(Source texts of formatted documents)
+ + + + +

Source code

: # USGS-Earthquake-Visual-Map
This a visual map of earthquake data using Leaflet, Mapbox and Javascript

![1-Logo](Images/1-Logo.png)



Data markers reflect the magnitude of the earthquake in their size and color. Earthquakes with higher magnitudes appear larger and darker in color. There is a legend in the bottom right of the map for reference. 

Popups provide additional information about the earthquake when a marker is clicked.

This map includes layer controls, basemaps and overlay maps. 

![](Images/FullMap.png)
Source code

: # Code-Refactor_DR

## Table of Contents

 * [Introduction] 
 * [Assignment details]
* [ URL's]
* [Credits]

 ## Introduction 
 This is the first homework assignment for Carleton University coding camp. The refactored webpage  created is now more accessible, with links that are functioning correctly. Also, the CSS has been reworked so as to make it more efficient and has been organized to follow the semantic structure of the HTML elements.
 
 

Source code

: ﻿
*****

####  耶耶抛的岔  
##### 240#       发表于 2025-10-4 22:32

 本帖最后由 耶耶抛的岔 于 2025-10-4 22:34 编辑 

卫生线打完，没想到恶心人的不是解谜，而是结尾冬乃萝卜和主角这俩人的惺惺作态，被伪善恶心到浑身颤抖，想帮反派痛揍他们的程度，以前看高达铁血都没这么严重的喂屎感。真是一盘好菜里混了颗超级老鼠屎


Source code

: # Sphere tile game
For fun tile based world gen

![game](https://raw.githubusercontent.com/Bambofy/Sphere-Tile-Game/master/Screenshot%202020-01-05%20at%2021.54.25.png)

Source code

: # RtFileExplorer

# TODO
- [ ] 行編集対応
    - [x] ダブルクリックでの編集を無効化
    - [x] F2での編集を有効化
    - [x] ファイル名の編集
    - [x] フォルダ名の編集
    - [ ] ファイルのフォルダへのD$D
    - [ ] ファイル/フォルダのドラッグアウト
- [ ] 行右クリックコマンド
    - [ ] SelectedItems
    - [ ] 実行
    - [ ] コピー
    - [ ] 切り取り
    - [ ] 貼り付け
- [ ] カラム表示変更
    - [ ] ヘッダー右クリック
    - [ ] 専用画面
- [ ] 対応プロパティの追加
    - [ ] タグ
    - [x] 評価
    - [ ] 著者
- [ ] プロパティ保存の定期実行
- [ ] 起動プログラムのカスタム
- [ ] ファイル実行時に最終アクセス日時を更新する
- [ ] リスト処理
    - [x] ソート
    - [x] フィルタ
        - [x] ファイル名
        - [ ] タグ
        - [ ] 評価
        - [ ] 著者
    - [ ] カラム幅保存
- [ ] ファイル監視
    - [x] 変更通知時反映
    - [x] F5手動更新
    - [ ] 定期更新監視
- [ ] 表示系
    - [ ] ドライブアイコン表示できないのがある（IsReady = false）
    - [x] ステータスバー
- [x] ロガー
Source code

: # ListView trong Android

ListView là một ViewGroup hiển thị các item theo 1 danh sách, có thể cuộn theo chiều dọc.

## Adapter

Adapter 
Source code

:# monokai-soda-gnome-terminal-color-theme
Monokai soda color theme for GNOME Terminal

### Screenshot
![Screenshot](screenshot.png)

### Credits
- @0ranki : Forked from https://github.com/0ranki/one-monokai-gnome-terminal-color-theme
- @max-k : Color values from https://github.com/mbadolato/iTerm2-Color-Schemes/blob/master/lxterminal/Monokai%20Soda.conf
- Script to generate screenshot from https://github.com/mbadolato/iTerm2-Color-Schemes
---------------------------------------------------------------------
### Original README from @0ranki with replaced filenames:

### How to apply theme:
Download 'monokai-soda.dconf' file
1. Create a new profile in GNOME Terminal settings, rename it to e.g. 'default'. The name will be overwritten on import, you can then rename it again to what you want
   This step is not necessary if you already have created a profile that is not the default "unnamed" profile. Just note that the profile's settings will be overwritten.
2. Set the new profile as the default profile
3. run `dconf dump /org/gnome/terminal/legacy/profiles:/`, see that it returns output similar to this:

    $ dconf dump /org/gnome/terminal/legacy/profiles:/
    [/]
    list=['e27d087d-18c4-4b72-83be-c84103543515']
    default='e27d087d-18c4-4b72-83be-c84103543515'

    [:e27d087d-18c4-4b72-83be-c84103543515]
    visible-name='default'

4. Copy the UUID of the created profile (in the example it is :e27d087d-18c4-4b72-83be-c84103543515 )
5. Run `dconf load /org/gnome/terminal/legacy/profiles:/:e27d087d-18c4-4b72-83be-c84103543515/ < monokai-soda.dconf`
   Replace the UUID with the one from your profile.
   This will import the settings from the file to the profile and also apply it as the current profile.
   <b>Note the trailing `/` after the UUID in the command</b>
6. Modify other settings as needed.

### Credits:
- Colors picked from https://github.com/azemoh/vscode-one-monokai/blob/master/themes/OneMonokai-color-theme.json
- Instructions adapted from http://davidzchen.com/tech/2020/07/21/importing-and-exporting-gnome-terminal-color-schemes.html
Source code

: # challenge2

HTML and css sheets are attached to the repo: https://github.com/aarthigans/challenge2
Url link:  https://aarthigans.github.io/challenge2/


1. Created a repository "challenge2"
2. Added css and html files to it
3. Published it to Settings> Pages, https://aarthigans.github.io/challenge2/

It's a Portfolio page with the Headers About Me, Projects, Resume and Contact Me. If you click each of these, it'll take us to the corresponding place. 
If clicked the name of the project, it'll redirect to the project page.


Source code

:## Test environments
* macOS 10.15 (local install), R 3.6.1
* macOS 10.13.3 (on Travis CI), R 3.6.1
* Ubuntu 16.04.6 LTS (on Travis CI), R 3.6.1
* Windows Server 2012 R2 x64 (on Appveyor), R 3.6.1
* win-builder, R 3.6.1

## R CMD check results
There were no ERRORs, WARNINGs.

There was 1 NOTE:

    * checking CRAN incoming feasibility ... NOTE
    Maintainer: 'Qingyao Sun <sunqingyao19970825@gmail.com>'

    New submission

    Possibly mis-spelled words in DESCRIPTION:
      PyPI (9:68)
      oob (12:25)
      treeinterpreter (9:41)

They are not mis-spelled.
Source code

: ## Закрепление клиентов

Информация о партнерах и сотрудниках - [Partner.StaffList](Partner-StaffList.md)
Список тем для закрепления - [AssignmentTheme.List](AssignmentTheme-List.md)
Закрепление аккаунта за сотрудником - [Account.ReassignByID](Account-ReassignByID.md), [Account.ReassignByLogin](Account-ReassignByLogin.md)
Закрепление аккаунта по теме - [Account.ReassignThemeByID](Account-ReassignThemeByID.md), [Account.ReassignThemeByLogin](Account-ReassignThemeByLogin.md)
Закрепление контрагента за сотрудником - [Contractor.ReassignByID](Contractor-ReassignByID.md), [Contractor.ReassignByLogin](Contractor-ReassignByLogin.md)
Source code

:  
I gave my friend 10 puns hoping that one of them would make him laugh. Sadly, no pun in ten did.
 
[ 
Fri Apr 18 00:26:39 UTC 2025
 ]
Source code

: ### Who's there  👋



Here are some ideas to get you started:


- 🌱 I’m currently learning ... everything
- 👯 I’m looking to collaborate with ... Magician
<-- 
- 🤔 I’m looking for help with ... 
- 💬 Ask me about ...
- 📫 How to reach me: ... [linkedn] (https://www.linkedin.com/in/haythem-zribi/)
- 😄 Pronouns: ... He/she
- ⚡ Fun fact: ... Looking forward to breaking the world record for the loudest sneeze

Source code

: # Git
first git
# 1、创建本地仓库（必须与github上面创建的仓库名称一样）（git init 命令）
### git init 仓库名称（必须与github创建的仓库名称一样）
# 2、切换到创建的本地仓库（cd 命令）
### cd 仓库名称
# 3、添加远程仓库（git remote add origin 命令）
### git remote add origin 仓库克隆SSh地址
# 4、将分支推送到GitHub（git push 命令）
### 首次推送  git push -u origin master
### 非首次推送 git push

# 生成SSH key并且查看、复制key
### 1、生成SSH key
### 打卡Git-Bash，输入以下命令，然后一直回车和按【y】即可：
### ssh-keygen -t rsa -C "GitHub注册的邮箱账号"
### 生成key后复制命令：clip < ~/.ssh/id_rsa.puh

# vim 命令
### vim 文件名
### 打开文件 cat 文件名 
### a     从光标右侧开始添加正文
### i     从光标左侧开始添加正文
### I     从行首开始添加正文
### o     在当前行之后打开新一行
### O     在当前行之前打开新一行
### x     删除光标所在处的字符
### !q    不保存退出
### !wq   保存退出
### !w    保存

+ + + + +

Goal of the exercise: Begin at the top of the records above and quote each line exactly, ending with the line that contains "- [x] F5手動更新".

Task result:
Source code

: # USGS-Earthquake-Visual-Map
This a visual map of earthquake data using Leaflet, Mapbox and Javascript

![1-Logo](Images/1-Logo.png)



Data markers reflect the magnitude of the earthquake in their size and color. Earthquakes with higher magnitudes appear larger and darker in color. There is a legend in the bottom right of the map for reference. 

Popups provide additional information about the earthquake when a marker is clicked.

This map includes layer controls, basemaps and overlay maps. 

![](Images/FullMap.png)
Source code

: # Code-Refactor_DR

## Table of Contents

 * [Introduction] 
 * [Assignment details]
* [ URL's]
* [Credits]

 ## Introduction 
 This is the first homework assignment for Carleton University coding camp. The refactored webpage  created is now more accessible, with links that are functioning correctly. Also, the CSS has been reworked so as to make it more efficient and has been organized to follow the semantic structure of the HTML elements.
 
 

Source code

: ﻿
*****

####  耶耶抛的岔  
##### 240#       发表于 2025-10-4 22:32

 本帖最后由 耶耶抛的岔 于 2025-10-4 22:34 编辑 

卫生线打完，没想到恶心人的不是解谜，而是结尾冬乃萝卜和主角这俩人的惺惺作态，被伪善恶心到浑身颤抖，想帮反派痛揍他们的程度，以前看高达铁血都没这么严重的喂屎感。真是一盘好菜里混了颗超级老鼠屎


Source code

: # Sphere tile game
For fun tile based world gen

![game](https://raw.githubusercontent.com/Bambofy/Sphere-Tile-Game/master/Screenshot%202020-01-05%20at%2021.54.25.png)

Source code

: # RtFileExplorer

# TODO
- [ ] 行編集対応
    - [x] ダブルクリックでの編集を無効化
    - [x] F2での編集を有効化
    - [x] ファイル名の編集
    - [x] フォルダ名の編集
    - [ ] ファイルのフォルダへのD$D
    - [ ] ファイル/フォルダのドラッグアウト
- [ ] 行右クリックコマンド
    - [ ] SelectedItems
    - [ ] 実行
    - [ ] コピー
    - [ ] 切り取り
    - [ ] 貼り付け
- [ ] カラム表示変更
    - [ ] ヘッダー右クリック
    - [ ] 専用画面
- [ ] 対応プロパティの追加
    - [ ] タグ
    - [x] 評価
    - [ ] 著者
- [ ] プロパティ保存の定期実行
- [ ] 起動プログラムのカスタム
- [ ] ファイル実行時に最終アクセス日時を更新する
- [ ] リスト処理
    - [x] ソート
    - [x] フィルタ
        - [x] ファイル名
        - [ ] タグ
        - [ ] 評価
        - [ ] 著者
    - [ ] カラム幅保存
- [ ] ファイル監視
    - [x] 変更通知時反映
    - [x] F5手動更新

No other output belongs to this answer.